09-10-2009, 10:05 PM
I'm trying to extra all the links in an html document. I've tested the regex at regexlib.com and it works fine there but this code finds no matches:


09-10-2009, 11:41 PM
Give this a shot:

preg_match_all( '/\<a.*href.*\=.*("|\')(.*)\1.*\>(.*)\<\/a\>/Usi', $this->content, $matches );

$matches[0]; // each whole match
$matches[1]; // each quote-type
$matches[2]; // each link's href value
$matches[3]; // each link's text

Wrote it a bit hastily, but appears to work with well-formed or crap-formed HTML.

09-11-2009, 09:02 AM
That seems to work fine, but why didn't mine work?

Phil Jackson
09-11-2009, 10:08 AM

pattern modifiers:

i - If this modifier is set, letters in the pattern match both upper and lower case letters.

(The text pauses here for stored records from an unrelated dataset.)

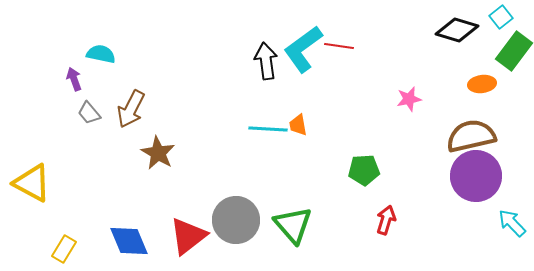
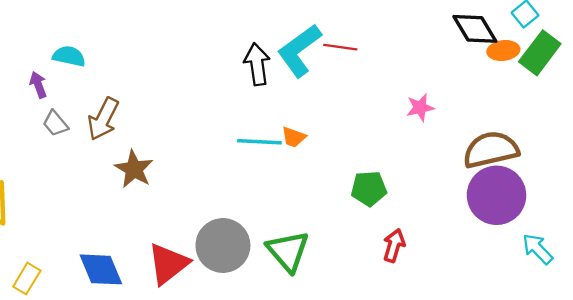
black diamond: (457, 30) -> (475, 29), turned 42
orange ellipse: (482, 84) -> (503, 51), moved
orange trapezoid: (298, 125) -> (294, 137), turned -60

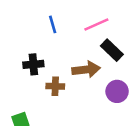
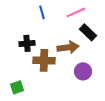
brown cross: (55, 86) -> (44, 60), size x1.5
purple circle: (117, 91) -> (83, 71), moved

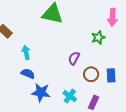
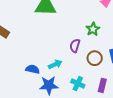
green star: (98, 38) -> (93, 29), moved
cyan arrow: (26, 52) -> (55, 64), moved, turned 88

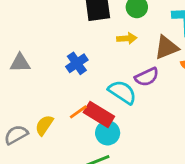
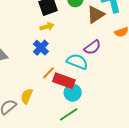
yellow arrow: (127, 38) -> (47, 27), moved
brown triangle: (166, 48) -> (96, 14), moved
orange line: (78, 112) -> (49, 73), moved

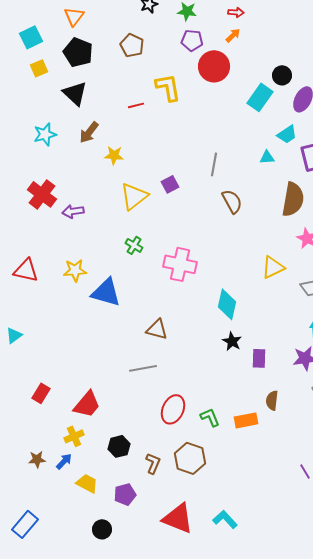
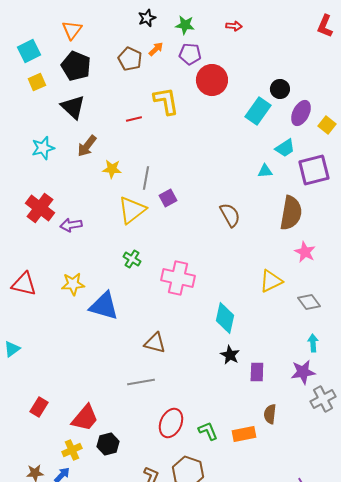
orange arrow: (233, 35) -> (156, 49), moved
gray line: (214, 164) -> (146, 178), moved
black hexagon: (119, 446) -> (108, 444), moved

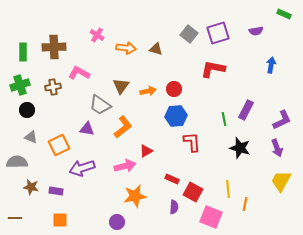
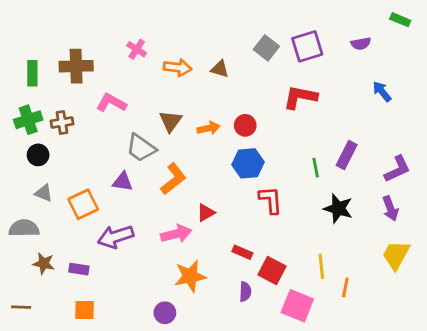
blue arrow: (271, 65) -> (382, 92), turned -49
brown cross: (53, 87) -> (62, 123), moved

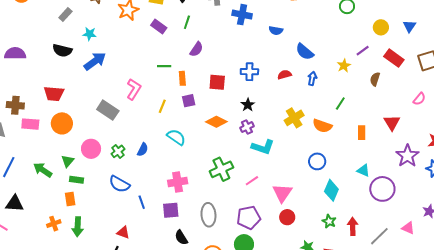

m - When this modifier is set, the "start of line" and "end of line" constructs match immediately following or immediately before any newline in the subject string, respectively, as well as at the very start and end.

s - If this modifier is set, a dot metacharacter in the pattern matches all characters, including newlines.

x - If this modifier is set, whitespace data characters in the pattern are totally ignored except when escaped or inside a character class, and characters between an unescaped # outside a character class and the next newline character, inclusive, are also ignored.

A - If this modifier is set, the pattern is forced to be "anchored", that is, it is constrained to match only at the start of the string which is being searched (the "subject string").

D - If this modifier is set, a dollar metacharacter in the pattern matches only at the end of the subject string.

U - This modifier inverts the "greediness" of the quantifiers so that they are not greedy by default, but become greedy if followed by "?".

09-11-2009, 11:17 AM
I tried mine with U with i and with Usi but it didn't work. si would be the closest to the settings in regex tester but there were no new lines within any of the 'matches'.